| RECORDS SUPPLIED |
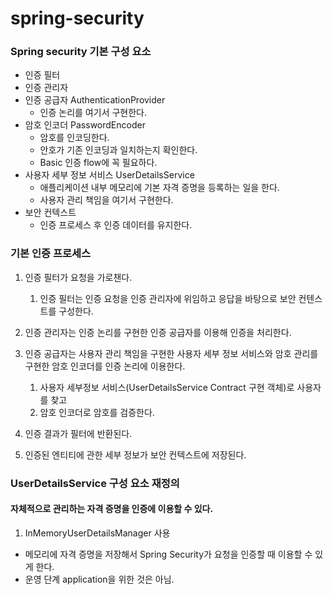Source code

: # spring-security

### Spring security 기본 구성 요소
- 인증 필터
- 인증 관리자
- 인증 공급자 AuthenticationProvider
  - 인증 논리를 여기서 구현한다.
- 암호 인코더 PasswordEncoder
  - 암호를 인코딩한다.
  - 안호가 기존 인코딩과 일치하는지 확인한다.
  - Basic 인증 flow에 꼭 필요하다. 
- 사용자 세부 정보 서비스 UserDetailsService
  - 애플리케이션 내부 메모리에 기본 자격 증명을 등록하는 일을 한다.
  - 사용자 관리 책임을 여기서 구현한다.
- 보안 컨텍스트
  - 인증 프로세스 후 인증 데이터를 유지한다.


### 기본 인증 프로세스
1. 인증 필터가 요청을 가로챈다. 
   1. 인증 필터는 인증 요청을 인증 관리자에 위임하고 응답을 바탕으로 보안 컨텐스트를 구성한다.

2. 인증 관리자는 인증 논리를 구현한 인증 공급자를 이용해 인증을 처리한다.
3. 인증 공급자는 사용자 관리 책임을 구현한 사용자 세부 정보 서비스와 암호 관리를 구현한 암호 인코더를 인증 논리에 이용한다.
   1. 사용자 세부정보 서비스(UserDetailsService Contract 구현 객체)로 사용자를 찾고
   2. 암호 인코더로 암호를 검증한다.
4. 인증 결과가 필터에 반환된다.
5. 인증된 엔티티에 관한 세부 정보가 보안 컨텍스트에 저장된다.

### UserDetailsService 구성 요소 재정의
#### 자체적으로 관리하는 자격 증명을 인증에 이용할 수 있다.

1. InMemoryUserDetailsManager 사용
- 메모리에 자격 증명을 저장해서 Spring Security가 요청을 인증할 때 이용할 수 있게 한다.
- 운영 단계 application을 위한 것은 아님.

| TASK REQUIREMENTS |
Copy out every one of the lines above word for word, but leave out any picture.

| OUTPUT |
Source code

: # spring-security

### Spring security 기본 구성 요소
- 인증 필터
- 인증 관리자
- 인증 공급자 AuthenticationProvider
  - 인증 논리를 여기서 구현한다.
- 암호 인코더 PasswordEncoder
  - 암호를 인코딩한다.
  - 안호가 기존 인코딩과 일치하는지 확인한다.
  - Basic 인증 flow에 꼭 필요하다. 
- 사용자 세부 정보 서비스 UserDetailsService
  - 애플리케이션 내부 메모리에 기본 자격 증명을 등록하는 일을 한다.
  - 사용자 관리 책임을 여기서 구현한다.
- 보안 컨텍스트
  - 인증 프로세스 후 인증 데이터를 유지한다.


### 기본 인증 프로세스
1. 인증 필터가 요청을 가로챈다. 
   1. 인증 필터는 인증 요청을 인증 관리자에 위임하고 응답을 바탕으로 보안 컨텐스트를 구성한다.

2. 인증 관리자는 인증 논리를 구현한 인증 공급자를 이용해 인증을 처리한다.
3. 인증 공급자는 사용자 관리 책임을 구현한 사용자 세부 정보 서비스와 암호 관리를 구현한 암호 인코더를 인증 논리에 이용한다.
   1. 사용자 세부정보 서비스(UserDetailsService Contract 구현 객체)로 사용자를 찾고
   2. 암호 인코더로 암호를 검증한다.
4. 인증 결과가 필터에 반환된다.
5. 인증된 엔티티에 관한 세부 정보가 보안 컨텍스트에 저장된다.

### UserDetailsService 구성 요소 재정의
#### 자체적으로 관리하는 자격 증명을 인증에 이용할 수 있다.

1. InMemoryUserDetailsManager 사용
- 메모리에 자격 증명을 저장해서 Spring Security가 요청을 인증할 때 이용할 수 있게 한다.
- 운영 단계 application을 위한 것은 아님.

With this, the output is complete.